Syracuse guard Tyler Ennis put a funny twist to a question posing Saturday's meeting with Duke as a battle between the old guard of Tobacco Road versus the Orange newcomers from the North.
The freshman guard, who also spent time deflecting questions positioning the game as a matchup between himself and Duke's Jabari Parker, said that as far as he was concerned, the old-versus-new element didn't exist.
"I've been in the ACC my whole college career," Ennis said.
As odd as that notion might seem, it's time to get used to it. The old ACC died in earnest a decade ago -- around the time of the first expansion, which put an end to round-robin scheduling in league play.
Syracuse is currently unbeaten in league play and holds a half-game lead over Virginia, as well as 1½ game lead over Pittsburgh and Duke. Should the Orange claim the title this season, it could also signal an end of the stranglehold North Carolina and Duke have had on the conference.
The Tar Heels (29) and Blue Devils (19) have combined for 48 regular season titles, which includes shared titles, in the 60 seasons the league has existed. Maybe it is time to accept the ACC title might reside in new neighborhoods far removed from Tobacco Road.
Syracuse forward C.J. Fair fired the first salvo during the league's media day in Charlotte, N.C., when he said that the Orange planned on winning the league. He reiterated his stance Wednesday after beating Wake Forest.

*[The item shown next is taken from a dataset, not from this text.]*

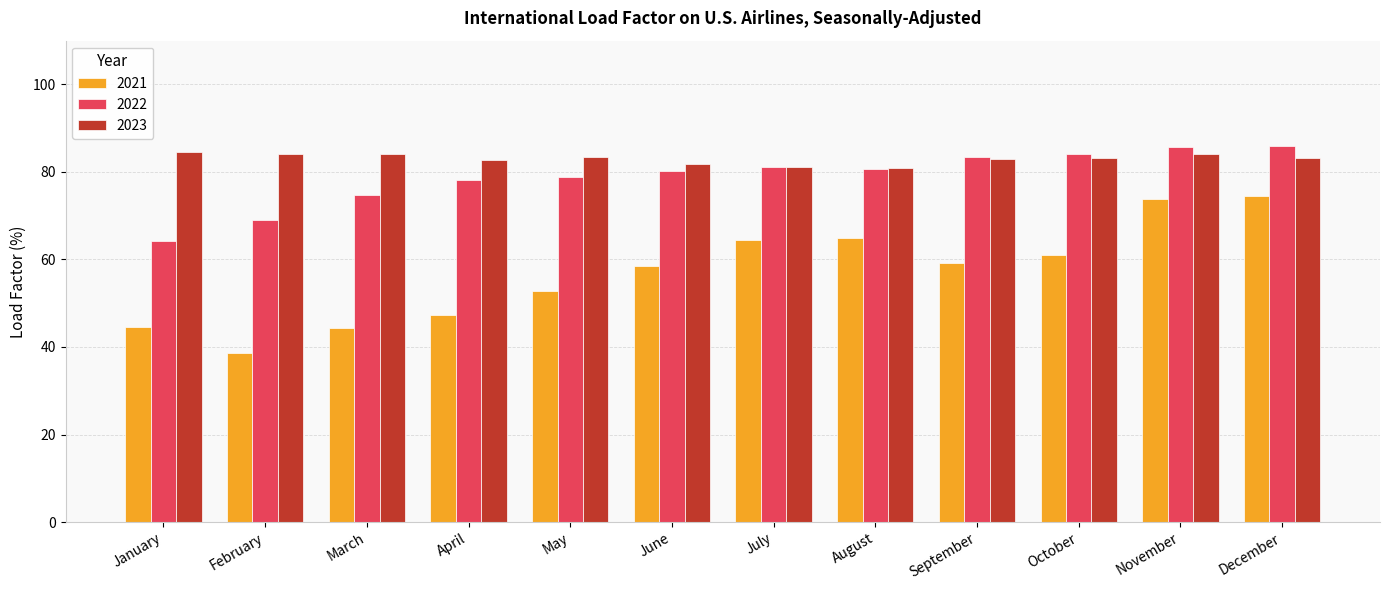

Is it true that 2021 equals 38.6 at February?

True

"That's how our attitude was, that's how I wanted my attitude to be," Fair said. "Our first year, we can make history."
Surely this is what we all expected right? That Syracuse, despite playing in its inaugural season in the ACC, would be in big games that had regular-season-title implications. The same will probably be said when Louisville joins next season.
"In the Big East, they were 1-2-3 every year, they had a chance to win it every year, so it's no different when they come into the ACC," Duke forward Amile Jefferson said. "… We knew when they entered the ACC it's not like they were going to be at the bottom or in the middle, they were going to be competing, so we expect nothing less."
--Syracuse forward C.J. Fair
The only difference on Saturday is perhaps the order might have been flipped. Duke was the preseason pick to win the championship, but so far in league play the Blue Devils are chasing the first-place Orange.
Let's not get carried away with it, though, there's not a total transformation of the ACC going on here. In the current standings, four of the bottom five teams are all former Big East schools -- three from the first expansion (Miami, Boston College, Virginia Tech) and Notre Dame from the latest.
Miami won the ACC regular-season and tournament titles last season. But there have been only four times in 60 years that Duke or UNC have gone consecutive seasons without capturing at least a share of the title.